A few cautions. The housing figures are the North Carolina Justice Center's read of the enacted bill. Independent outlets confirm the budget's overall size and its Helene funding, but have not separately itemized the housing lines, so treat the exact housing dollars as close, not final. "Net" affordable-housing money can also hide larger gross numbers moving in and out. And a state budget is a snapshot: federal money, local budgets, and later adjustments all change what actually reaches a household. The direction, though, is clear enough to name.
Buncombe County sits under every one of these lines. About 29,000 county residents buy groceries with SNAP, roughly one in nine of us, and because North Carolina runs SNAP through its counties, part of the new administrative cost lands on the county's own budget, not just the state's. The IOLTA cut has an Asheville address: Pisgah Legal Services, the group that loses about $1.9 million, is the WNC provider whose lawyers fight evictions and protective-order cases across the mountains. The Healthy Opportunities restart flows back to the same region, reaching an estimated 14,000 WNC residents. And the housing math is hardest here, in a county still digging out from Helene, short tens of thousands of homes with little new state money to build them.

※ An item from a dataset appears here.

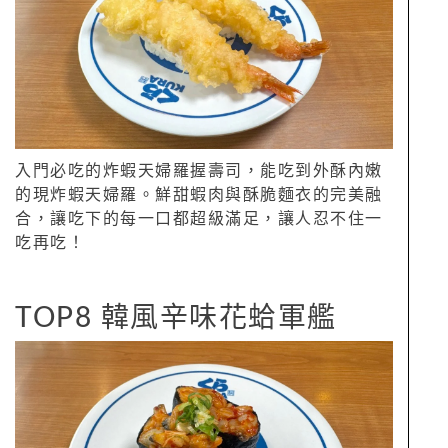
入門必吃的炸蝦天婦羅握壽司，能吃到外酥內嫩
的現炸蝦天婦羅。鮮甜蝦肉與酥脆麵衣的完美融
合，讓吃下的每一口都超級滿足，讓人忍不住一
吃再吃！
TOP8 韓風辛味花蛤軍艦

Read together, the four decisions pull in two directions. New money for a Medicaid food-and-housing pilot, and a down payment on Helene. Less money for affordable housing than the shortage demands, and a real cut to the legal aid that stops evictions. A budget is a set of choices. This one held the line on some things and gave ground on others, and the ground it gave is where housing and food insecurity lives.
Sources: NC Newsline, "$34 billion NC budget wins final passage" (2026-07-02); North Carolina Justice Center budget analysis, ncjustice.org/ncbudget2026 (2026-07-01) for the ~$10M net affordable-housing appropriation, the $35M one-time Housing Finance Agency transfer, and the absence of any recurring Housing Trust Fund, rental-assistance, or eviction-prevention money; NC Health News, "NC's first budget since 2023 reflects transformed health policy landscape" (2026-07-01) for the up-to-$420M SNAP cost-share exposure (15% of the state's ~$2.8B in benefits) and the Healthy Opportunities restart; WLOS (2026-07-03) for the $9M state / $16M federal Medicaid non-medical split (~$25M total) and the ~14,000-resident WNC estimate; the $80M program request per WLOS/NC Health News; WRAL, "NC budget takes aim at Legal Aid" (June 2026) for Legal Aid of North Carolina's ~$6.5M reduction and the redirect of IOLTA money to the indigent-criminal-defense fund; WLOS (2026-07-02) and WFAE (2026-07-02) for the Pisgah Legal Services figure (~$1.9M, ~15% of a $14M budget, per executive director Jackie Kiger); Blue Ridge Public Radio (2026-06-30) for the ~$700M Helene set-aside and $40M temporary-relocation program; WUNC (2026-04-29) for the earlier bipartisan House proposal of a $50M affordable-housing fund; NCDHHS / UNC Cecil G. Sheps Center (2026-06-02) for the Healthy Opportunities evaluation finding ~$164/month per-enrollee Medicaid savings; and the 2026 repeal of local parking minimums (HB 162) per WCTI (2026-07-06). The Justice Center is a policy-advocacy organization; its housing line-item figures are confirmed against its own published analysis of the enacted bill but are not independently itemized by a neutral outlet. Figures are hedged where the reporting is a single source or an early estimate. Independent summary; not affiliated with the State of North Carolina.